Mindy, haar buik rond, haar wangen rood van de hormonen, was de plaats van deze onderbreking, de ruimte waarin ik mijn opluchting situeerde. Ik zag de baby in haar – ik zag hem op echo’s, zijn neus scherp naar boven gericht, zijn ruggengraat een delicate puzzel in de doorschijnende huid. Elke week werd zijn vuist omhoog geheven bij zijn gezicht, en we grapten dat hij nu al een zeer politieke, zeer linkse baby was. Wat ik niet van hem kon voelen, vertelde Mindy: hij schopte veel, meestal ’s nachts, en hij bewoog als hij muziek hoorde, of ze speelde Jeremy’s en mijn stemmen voor hem af met een koptelefoon die ze op haar buik plakte. Bij elk bezoek was hij meer en meer aanwezig en duwde hij Mindy’s buik uit de voorkant van haar parka, waardoor het moeilijk voor haar werd om te zitten of te lopen. Maar ondanks deze tekenen van leven, was hij nog steeds vooral een theorie, een idee. De baby die nog niet was gestorven.

Advertentie

Nadat hij nog leeft, kan ik misschien dingen gaan kopen, rationaliseerde ik, toen hij nog een paar maanden weg was. Ik kocht rompertjes met opdrukken van pony’s en hamburgers en een groot knuffelhaasje, omdat ik jaren geleden in een droom een jongetje met krullend haar had gezien dat er een vasthield. Ik zette de spullen in de kamer, de kamer die elk onvruchtbaar stel heeft, de kamer die bedoeld is voor een baby, en die zich dan vult met trieste troep, totdat (als) het geluk verandert. Ik verplaatste wat troep en spreidde de nieuwe leuke dingen uit. Maar het zag er nog steeds niet uit als spullen voor een echte baby, in een kamer voor een persoon die echt zou bestaan. Het voelde provisorisch – spullen voor een baby die nog niet gestorven was.

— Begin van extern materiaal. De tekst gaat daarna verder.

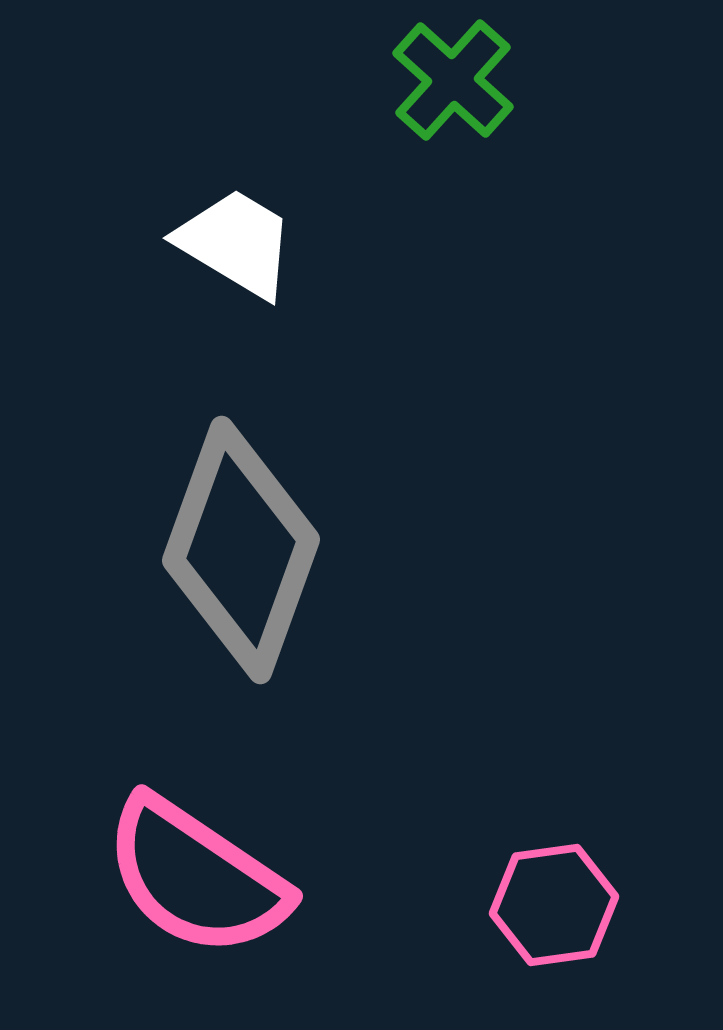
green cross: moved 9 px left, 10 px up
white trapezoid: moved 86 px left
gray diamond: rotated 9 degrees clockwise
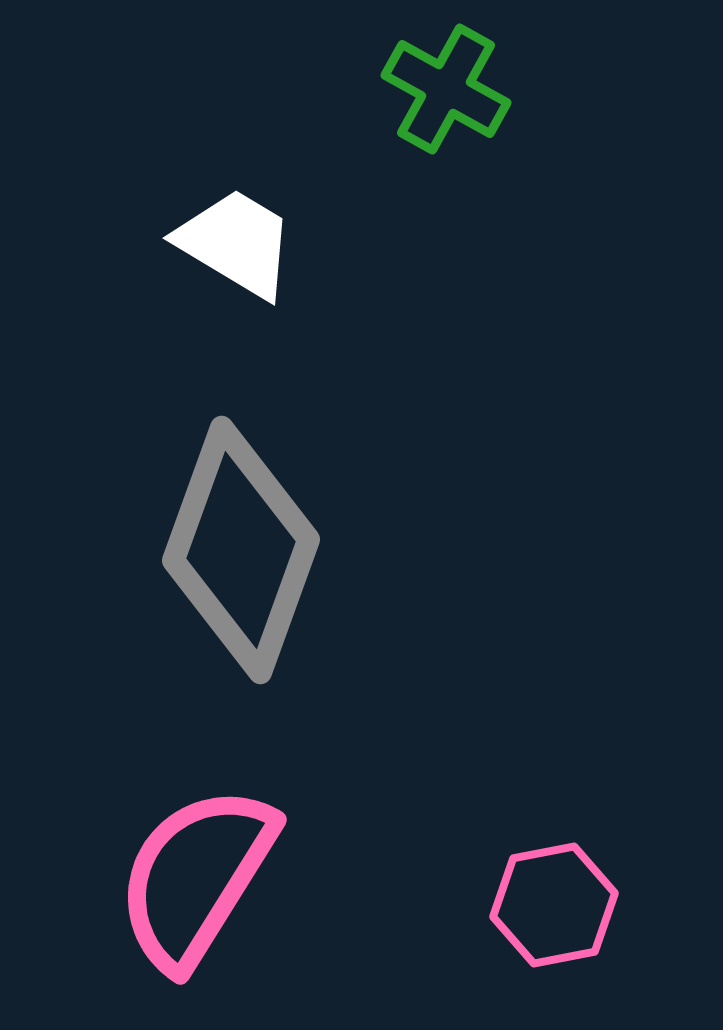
green cross: moved 7 px left, 9 px down; rotated 13 degrees counterclockwise
pink semicircle: rotated 88 degrees clockwise
pink hexagon: rotated 3 degrees counterclockwise
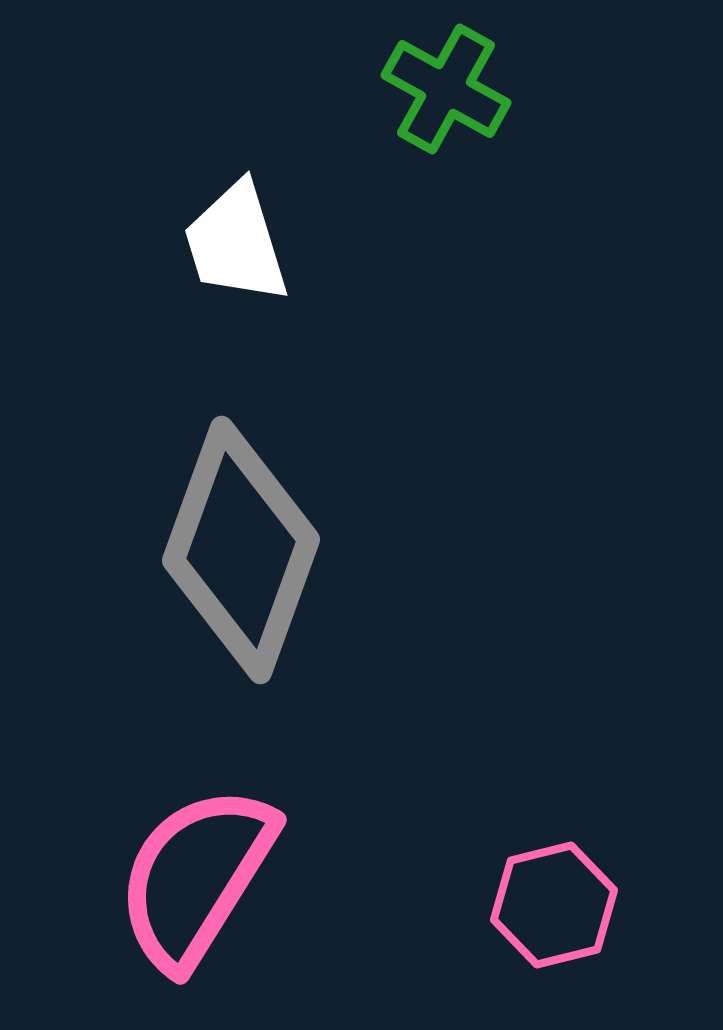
white trapezoid: rotated 138 degrees counterclockwise
pink hexagon: rotated 3 degrees counterclockwise
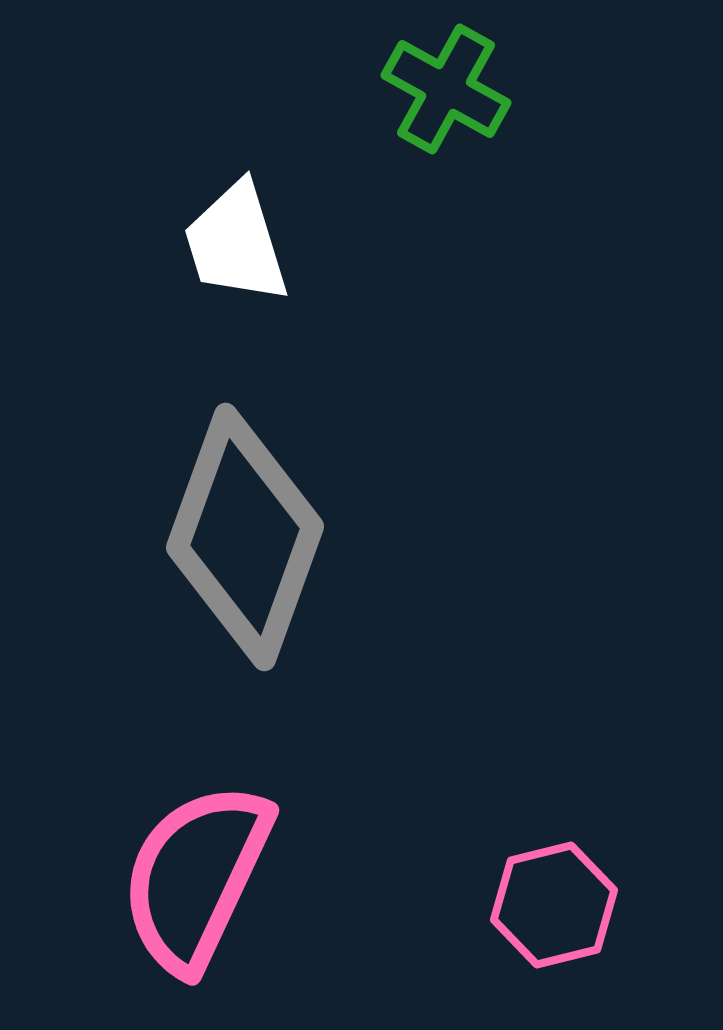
gray diamond: moved 4 px right, 13 px up
pink semicircle: rotated 7 degrees counterclockwise
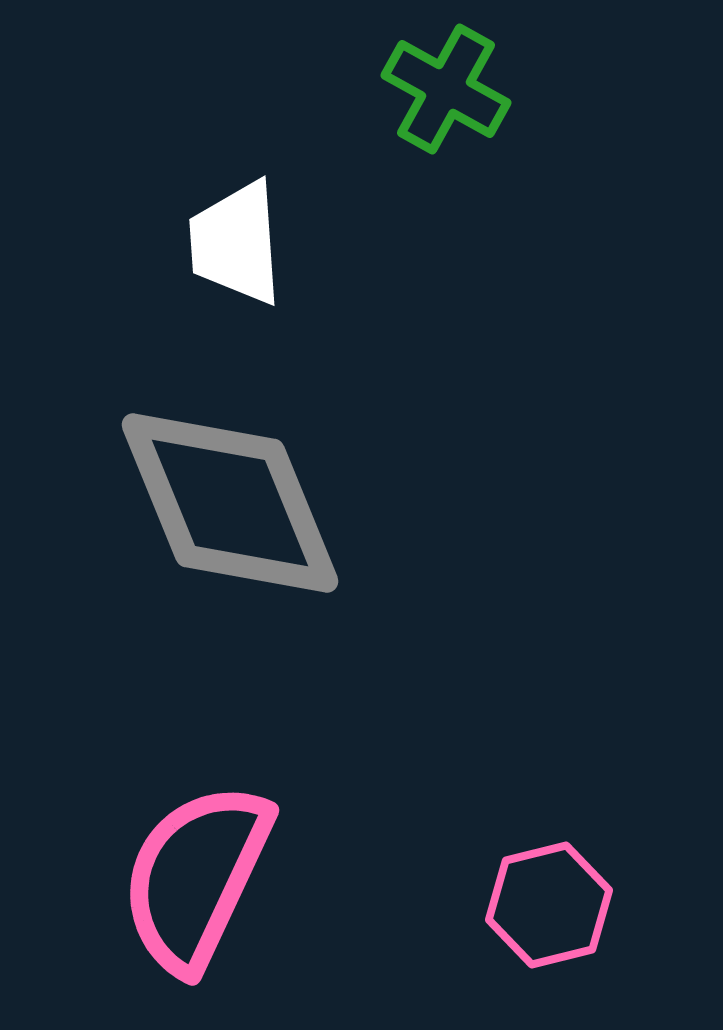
white trapezoid: rotated 13 degrees clockwise
gray diamond: moved 15 px left, 34 px up; rotated 42 degrees counterclockwise
pink hexagon: moved 5 px left
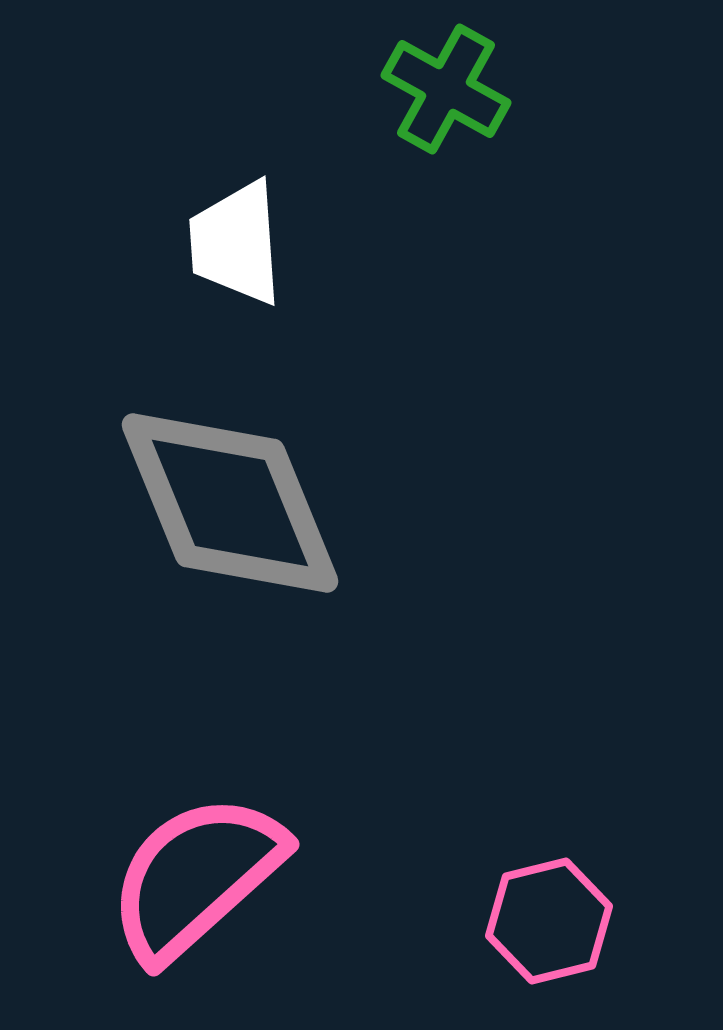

Een bekend patroon van angst voor een onvruchtbare aanstaande ouder, maar gelukkig wilde de baby zelf daar niets van weten. Hij kwam vijf weken te vroeg en zo snel als een stortvloed, voordat Mindy’s ruggenprik de kans had gekregen om te werken, en terwijl Jeremy in de rij stond bij een Walmart, haastig een autostoeltje aan het kopen. Maar ik heb dit nog niet eens verwerkt, ging er een zin door mijn hoofd. Hij was nog steeds maar een idee! Het maakte niet uit, realiseerde ik me, want de baby kon me niet schelen, en de baby was er. Ik had jarenlang geklaagd over hoe onzichtbaar ik me voelde door mijn onvruchtbaarheid, hoe weinig ik werd begrepen, maar in werkelijkheid zou niemand ooit onverschilliger staan tegenover mijn neuroses dan mijn pasgeboren zoon. Niemand geeft minder om je trauma dan een baby. Maar hoe snel overschaduwde hij het ook, en ons, en al het andere. Hij veranderde zo veel in die eerste paar minuten: eerst alleen een hoofd tussen Mindy’s dijen, toen een wiebelende paling, gelig, neergelegd op haar buik. Toen, afgeveegd, een krijsend rood silhouet met een rubberachtig koord dat ik zelf had doorgeknipt en dat de dokter met een plastic klem vastklemde. Dan een reeks metingen – zes pond! die de dokter de kamer in schreeuwde vanuit het kleine bassin waarin de pasgeborene werd geprikt en gemeten. De kamer slaakte een collectieve zucht: ondanks zijn premature geboorte was hij gezond en robuust en zou hij geen NICU nodig hebben. Toen, eindelijk, een piepkleine baby in een luier die een verpleegster tussen mijn blote borst en mijn ziekenhuisjurk legde: plotseling stil. Slapend.

Omdat ik zo hard huilde dat ik nauwelijks kon staan- dat herinner ik me niet. Wat ik me herinner is het schreeuwende rode kind, de manier waarop de exacte toonhoogte van zijn stem een onmiddellijke en onbeschrijfelijke betekenis voor me had, de manier waarop hij zich op een heel precieze en doelbewuste manier in mijn borstkas nestelde en onmiddellijk in slaap viel.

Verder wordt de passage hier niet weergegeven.